SUPPLIED DATA below:

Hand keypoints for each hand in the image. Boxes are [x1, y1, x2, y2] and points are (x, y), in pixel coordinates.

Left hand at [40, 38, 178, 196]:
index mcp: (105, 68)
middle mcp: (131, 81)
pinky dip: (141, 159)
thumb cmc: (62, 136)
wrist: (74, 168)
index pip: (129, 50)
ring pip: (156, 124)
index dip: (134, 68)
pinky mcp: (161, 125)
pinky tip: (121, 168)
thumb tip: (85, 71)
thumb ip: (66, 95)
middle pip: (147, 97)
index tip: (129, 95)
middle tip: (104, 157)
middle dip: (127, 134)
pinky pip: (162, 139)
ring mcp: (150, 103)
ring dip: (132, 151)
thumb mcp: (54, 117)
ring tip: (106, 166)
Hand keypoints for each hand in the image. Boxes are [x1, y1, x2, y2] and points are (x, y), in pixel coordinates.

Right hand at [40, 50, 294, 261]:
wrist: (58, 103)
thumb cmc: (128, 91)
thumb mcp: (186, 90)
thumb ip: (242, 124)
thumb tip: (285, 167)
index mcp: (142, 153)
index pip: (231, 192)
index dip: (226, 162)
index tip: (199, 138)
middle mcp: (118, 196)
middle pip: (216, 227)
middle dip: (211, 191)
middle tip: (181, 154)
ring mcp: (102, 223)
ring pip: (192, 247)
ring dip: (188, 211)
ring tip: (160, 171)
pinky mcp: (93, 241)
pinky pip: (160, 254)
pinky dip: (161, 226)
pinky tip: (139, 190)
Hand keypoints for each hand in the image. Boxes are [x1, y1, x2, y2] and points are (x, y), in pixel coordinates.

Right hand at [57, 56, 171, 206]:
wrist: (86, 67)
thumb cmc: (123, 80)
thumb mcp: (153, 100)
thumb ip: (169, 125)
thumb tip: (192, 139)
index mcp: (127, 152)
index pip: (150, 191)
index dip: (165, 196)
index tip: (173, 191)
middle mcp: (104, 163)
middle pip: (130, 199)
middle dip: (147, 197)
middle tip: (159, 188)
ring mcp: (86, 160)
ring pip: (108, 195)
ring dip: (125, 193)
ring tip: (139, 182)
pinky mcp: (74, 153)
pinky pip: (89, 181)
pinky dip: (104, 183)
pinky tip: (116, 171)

End of SUPPLIED DATA.
SUPPLIED DATA below:

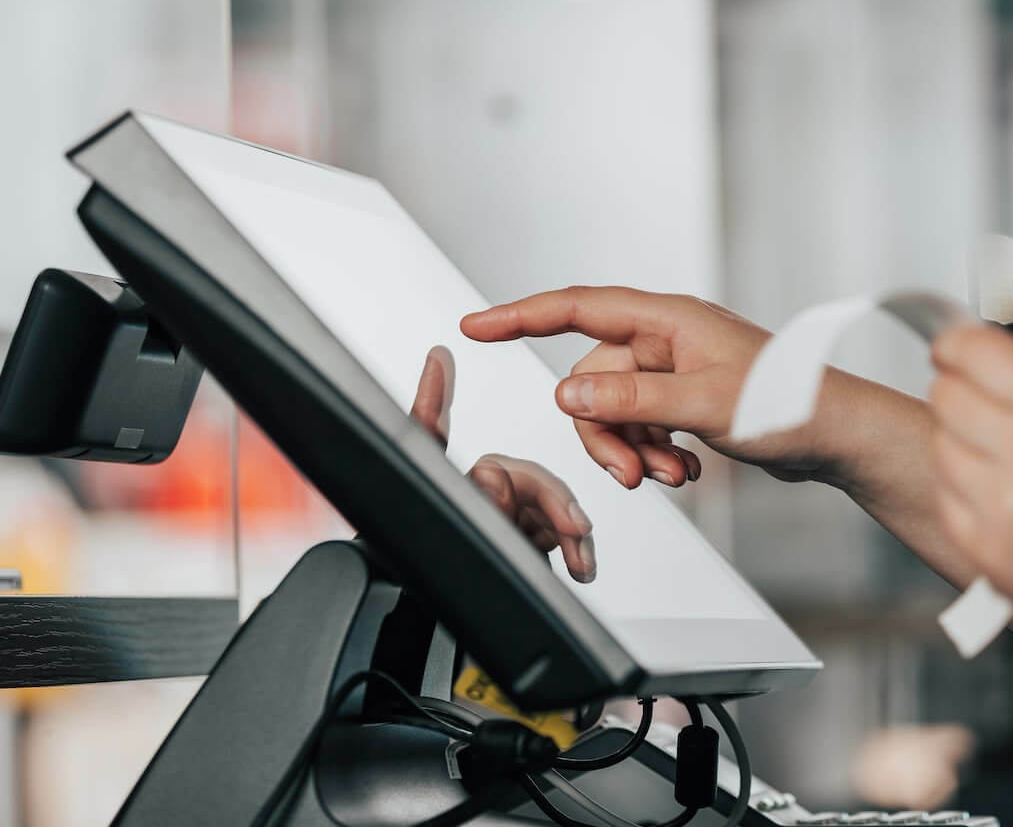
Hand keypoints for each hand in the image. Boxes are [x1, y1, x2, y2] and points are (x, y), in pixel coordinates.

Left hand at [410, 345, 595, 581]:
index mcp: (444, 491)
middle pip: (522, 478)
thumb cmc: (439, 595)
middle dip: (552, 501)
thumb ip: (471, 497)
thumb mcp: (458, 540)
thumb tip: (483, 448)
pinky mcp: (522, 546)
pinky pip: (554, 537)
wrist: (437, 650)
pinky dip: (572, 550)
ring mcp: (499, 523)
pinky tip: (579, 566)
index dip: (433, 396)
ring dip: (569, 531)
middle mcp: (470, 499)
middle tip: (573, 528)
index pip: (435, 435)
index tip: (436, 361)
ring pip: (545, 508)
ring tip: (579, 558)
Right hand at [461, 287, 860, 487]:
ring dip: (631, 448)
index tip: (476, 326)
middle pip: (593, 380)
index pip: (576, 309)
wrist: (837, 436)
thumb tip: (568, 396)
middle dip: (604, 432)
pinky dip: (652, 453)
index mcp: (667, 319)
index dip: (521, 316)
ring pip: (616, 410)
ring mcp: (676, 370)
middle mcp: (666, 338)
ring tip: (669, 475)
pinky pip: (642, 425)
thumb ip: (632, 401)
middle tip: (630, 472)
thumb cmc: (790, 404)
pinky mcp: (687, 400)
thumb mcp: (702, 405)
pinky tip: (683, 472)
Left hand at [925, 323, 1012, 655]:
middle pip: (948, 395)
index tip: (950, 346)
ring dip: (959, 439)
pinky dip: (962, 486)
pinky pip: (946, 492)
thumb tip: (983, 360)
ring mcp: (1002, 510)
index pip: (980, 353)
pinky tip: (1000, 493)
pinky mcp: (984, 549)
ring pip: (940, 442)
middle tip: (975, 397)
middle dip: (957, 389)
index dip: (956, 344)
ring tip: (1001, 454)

End of SUPPLIED DATA.
SUPPLIED DATA below:

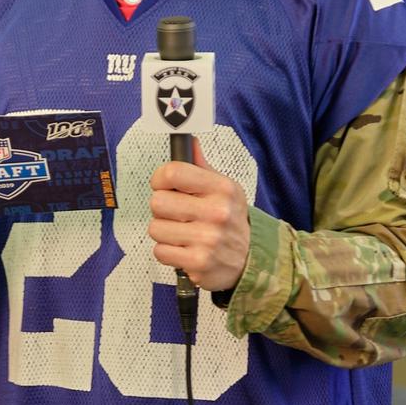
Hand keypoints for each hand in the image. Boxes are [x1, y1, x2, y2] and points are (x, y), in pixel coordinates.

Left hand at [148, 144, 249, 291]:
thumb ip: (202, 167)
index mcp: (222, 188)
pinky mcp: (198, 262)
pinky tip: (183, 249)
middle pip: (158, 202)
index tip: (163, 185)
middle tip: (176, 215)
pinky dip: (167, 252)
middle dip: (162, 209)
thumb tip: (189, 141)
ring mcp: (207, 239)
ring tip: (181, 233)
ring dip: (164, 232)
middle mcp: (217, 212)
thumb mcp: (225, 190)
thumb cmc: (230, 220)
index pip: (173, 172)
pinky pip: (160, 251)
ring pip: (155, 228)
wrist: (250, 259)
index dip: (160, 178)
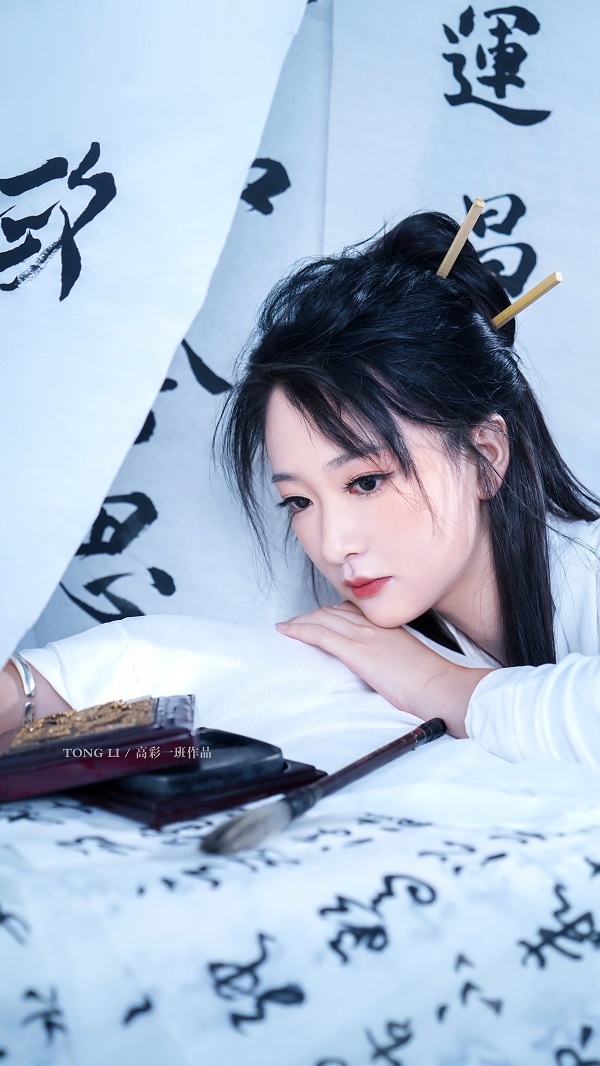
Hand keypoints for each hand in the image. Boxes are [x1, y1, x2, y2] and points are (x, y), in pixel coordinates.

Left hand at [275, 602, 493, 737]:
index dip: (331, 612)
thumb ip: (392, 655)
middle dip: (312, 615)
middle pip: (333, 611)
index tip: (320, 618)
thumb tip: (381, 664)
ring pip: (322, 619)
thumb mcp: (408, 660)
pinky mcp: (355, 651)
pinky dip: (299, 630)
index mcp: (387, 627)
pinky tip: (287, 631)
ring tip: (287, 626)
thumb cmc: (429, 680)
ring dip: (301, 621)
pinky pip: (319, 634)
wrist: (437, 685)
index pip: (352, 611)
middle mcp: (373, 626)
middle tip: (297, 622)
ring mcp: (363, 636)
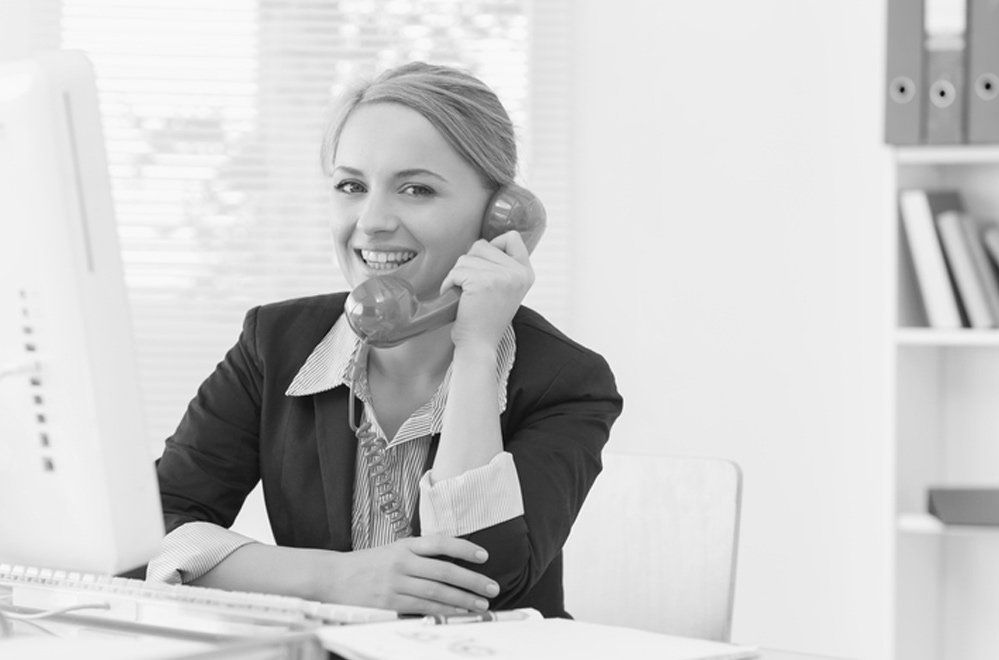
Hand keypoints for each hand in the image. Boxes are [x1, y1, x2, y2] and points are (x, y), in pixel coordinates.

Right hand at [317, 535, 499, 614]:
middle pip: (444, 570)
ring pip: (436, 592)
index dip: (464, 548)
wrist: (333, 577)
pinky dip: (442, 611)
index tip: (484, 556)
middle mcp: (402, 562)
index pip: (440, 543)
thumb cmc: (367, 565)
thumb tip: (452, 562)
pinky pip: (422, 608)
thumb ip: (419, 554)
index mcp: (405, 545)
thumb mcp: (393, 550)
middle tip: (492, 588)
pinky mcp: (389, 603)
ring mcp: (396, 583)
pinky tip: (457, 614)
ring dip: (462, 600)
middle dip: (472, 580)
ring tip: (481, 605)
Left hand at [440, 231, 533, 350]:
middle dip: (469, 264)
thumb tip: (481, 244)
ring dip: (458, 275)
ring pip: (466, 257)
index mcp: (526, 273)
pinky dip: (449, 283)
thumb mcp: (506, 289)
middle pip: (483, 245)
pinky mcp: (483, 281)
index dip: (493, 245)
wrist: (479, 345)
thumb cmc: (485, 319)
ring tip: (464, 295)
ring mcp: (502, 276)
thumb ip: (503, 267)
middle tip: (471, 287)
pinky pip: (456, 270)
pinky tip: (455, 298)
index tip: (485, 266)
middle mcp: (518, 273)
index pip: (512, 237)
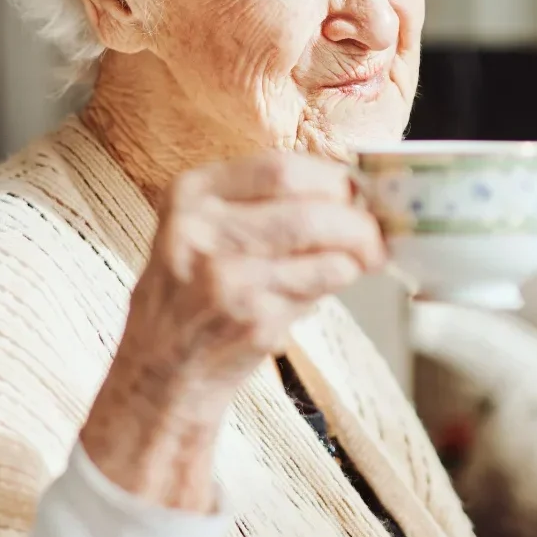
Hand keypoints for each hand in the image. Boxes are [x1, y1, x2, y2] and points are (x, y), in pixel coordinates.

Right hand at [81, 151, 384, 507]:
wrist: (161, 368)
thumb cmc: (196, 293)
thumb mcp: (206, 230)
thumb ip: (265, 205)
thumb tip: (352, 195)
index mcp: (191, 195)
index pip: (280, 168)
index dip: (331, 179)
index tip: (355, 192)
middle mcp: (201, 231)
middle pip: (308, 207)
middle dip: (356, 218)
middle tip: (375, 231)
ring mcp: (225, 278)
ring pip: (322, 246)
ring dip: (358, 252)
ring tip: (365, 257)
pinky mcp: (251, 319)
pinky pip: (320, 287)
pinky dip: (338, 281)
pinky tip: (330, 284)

End of SUPPLIED DATA.

- _THE TASK_
Look above for the line containing "ring pip: (155, 228)" and the line containing "middle tip: (297, 622)", then reproduce both and everything between them exactly, pictures omitted.

- _SOLUTION TO THIS PROBLEM_
ring pip: (155, 228)
wrist: (250, 259)
index dip: (160, 178)
Hand keypoints for each hand in the image. Boxes are [x1, y1, x2, y2] and points are (x, y), in pixel coordinates.

Left hand at [275, 602, 493, 737]:
index dip: (331, 612)
thumb ip: (392, 655)
middle dip: (312, 615)
middle pip: (333, 611)
index tip: (320, 618)
thumb tip: (381, 664)
ring pip: (322, 619)
thumb mcp: (408, 660)
pinky mcp: (355, 651)
pinky dip: (299, 630)
index mcp: (387, 627)
pinky tip: (287, 631)
ring tip: (287, 626)
thumb cmc: (429, 680)
ring dip: (301, 621)
pinky pip: (319, 634)
wrist: (437, 685)
index pip: (352, 611)
middle mcp: (373, 626)
middle tip: (297, 622)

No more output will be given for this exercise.